Haas Alarm 111 — What It Means
Haas alarm 111 indicates a drive fault on one of the machine’s servo axes. The Haas servo drive detected an internal fault condition — this may be an overcurrent, overtemperature, DC bus fault, or power module fault in the drive. The machine stops all motion and enters an alarm state. Alarm 111 is often accompanied by additional alarms identifying which specific axis drive has faulted.
Common Causes
- Drive overtemperature — The servo drive chassis is overheating due to a blocked cooling fan, high ambient temperature in the control cabinet, or excessive duty cycle on the axis.
- Axis mechanical overload — A mechanical bind, seized linear guide, or ball screw that is too tight causes the servo drive to command excessive current and trip.
- DC bus fault — An overvoltage or undervoltage condition on the servo drive bus — caused by regeneration, incoming power disturbance, or a failing bus capacitor — can trigger a drive fault.
- Drive hardware failure — The IGBT power module, gate driver, or drive control board has failed internally.
Step-by-Step Fix {#fix}
- Record the full alarm list — On the Haas operator panel, check the alarm screen for all active alarms. Note any axis-specific alarms (111 X Axis, 111 Y Axis) that accompany the general drive fault.
- Power cycle the machine — Turn the machine off using the main disconnect, wait 2 minutes, then power on. Some transient drive faults clear on a cold power cycle.
- Check the control cabinet cooling — Open the rear control cabinet panel. Verify the cabinet cooling fans are running. Clear any dust from the fan grilles and heat sinks. Check cabinet ambient temperature — Haas recommends below 90°F (32°C).
- Check for mechanical binding — With power off, manually push the axis (with the servo drives de-energized) by hand. Each linear axis should move smoothly with moderate force. Any binding, grinding, or tight spots indicate a mechanical problem.
- Check the servo drive LEDs — Haas drive modules have LED indicators that display fault codes. Refer to the Haas service manual for the LED blink pattern to code mapping for your drive model.
- Verify incoming power quality — Check the input voltage to the machine at the disconnect. Haas machines require stable three-phase power within ±10% of rated voltage. Phase imbalance or voltage sags cause drive bus faults.
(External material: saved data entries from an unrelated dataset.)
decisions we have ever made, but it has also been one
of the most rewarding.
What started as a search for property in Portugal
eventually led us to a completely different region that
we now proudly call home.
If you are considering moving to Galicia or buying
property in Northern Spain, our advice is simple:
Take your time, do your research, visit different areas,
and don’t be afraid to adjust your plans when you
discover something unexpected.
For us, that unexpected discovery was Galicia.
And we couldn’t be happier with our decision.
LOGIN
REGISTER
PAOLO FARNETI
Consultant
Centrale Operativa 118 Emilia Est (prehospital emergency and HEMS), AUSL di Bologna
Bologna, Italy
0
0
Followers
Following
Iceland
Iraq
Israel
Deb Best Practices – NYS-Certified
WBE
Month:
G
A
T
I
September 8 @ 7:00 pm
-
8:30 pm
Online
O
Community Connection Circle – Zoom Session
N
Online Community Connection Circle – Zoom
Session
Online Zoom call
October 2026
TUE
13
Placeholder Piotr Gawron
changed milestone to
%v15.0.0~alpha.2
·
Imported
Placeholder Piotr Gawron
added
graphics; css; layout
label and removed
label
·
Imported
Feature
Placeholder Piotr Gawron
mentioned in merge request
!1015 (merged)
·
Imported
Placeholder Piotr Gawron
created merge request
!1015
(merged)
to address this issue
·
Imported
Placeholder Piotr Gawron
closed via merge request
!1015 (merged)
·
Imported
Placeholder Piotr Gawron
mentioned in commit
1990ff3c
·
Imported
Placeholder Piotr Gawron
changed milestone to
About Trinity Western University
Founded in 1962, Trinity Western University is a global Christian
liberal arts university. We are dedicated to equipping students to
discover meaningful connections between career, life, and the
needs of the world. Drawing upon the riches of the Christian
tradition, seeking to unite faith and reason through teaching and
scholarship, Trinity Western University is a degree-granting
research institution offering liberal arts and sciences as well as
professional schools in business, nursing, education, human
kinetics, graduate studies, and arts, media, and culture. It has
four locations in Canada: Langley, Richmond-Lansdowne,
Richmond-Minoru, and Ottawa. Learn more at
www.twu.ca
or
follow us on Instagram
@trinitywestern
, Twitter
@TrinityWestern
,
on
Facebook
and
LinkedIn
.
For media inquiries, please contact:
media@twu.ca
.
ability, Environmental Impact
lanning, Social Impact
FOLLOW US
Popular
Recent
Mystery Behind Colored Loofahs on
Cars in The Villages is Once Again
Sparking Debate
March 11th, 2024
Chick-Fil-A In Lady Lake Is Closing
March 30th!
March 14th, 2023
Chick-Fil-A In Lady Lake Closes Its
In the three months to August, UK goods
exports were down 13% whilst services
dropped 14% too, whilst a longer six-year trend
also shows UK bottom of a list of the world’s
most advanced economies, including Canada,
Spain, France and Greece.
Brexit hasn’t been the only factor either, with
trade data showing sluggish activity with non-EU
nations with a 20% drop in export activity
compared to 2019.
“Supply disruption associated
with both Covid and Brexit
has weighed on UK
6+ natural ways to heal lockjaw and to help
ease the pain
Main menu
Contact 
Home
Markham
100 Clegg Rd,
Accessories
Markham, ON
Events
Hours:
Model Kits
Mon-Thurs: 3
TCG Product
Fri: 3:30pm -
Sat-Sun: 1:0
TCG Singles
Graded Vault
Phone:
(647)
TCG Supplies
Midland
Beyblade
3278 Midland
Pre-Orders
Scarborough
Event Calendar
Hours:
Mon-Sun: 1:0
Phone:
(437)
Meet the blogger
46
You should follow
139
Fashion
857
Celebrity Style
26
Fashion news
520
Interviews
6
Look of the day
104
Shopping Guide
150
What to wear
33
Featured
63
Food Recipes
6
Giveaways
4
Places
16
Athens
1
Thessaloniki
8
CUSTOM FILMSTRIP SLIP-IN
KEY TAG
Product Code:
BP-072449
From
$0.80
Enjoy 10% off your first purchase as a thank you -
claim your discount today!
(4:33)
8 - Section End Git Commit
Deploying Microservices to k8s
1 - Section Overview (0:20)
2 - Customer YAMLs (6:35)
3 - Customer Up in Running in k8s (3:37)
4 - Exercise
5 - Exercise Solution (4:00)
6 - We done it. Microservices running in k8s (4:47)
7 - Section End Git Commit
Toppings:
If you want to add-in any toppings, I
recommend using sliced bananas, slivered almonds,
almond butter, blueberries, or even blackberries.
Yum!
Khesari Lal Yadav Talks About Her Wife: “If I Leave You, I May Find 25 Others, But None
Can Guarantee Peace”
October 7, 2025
- Replace the drive module — If the drive has a confirmed hardware fault, contact Haas service or a Haas Factory Outlet (HFO) for a replacement drive module.
Parts Often Needed
| Part | Notes |
|---|---|
| Servo drive module | Amazon | Order from Haas Factory Outlet; match to machine and axis |
| Cabinet cooling fan | Amazon | Replace if fan is failed or running slowly |
| Drive bus capacitors | Amazon | Replace in aging drives if bus voltage is unstable |
When to Call a Pro
Haas servo drive replacement and servo tuning should be performed by a Haas Factory Outlet (HFO) service technician. Incorrect drive installation or parameter configuration can cause further machine damage.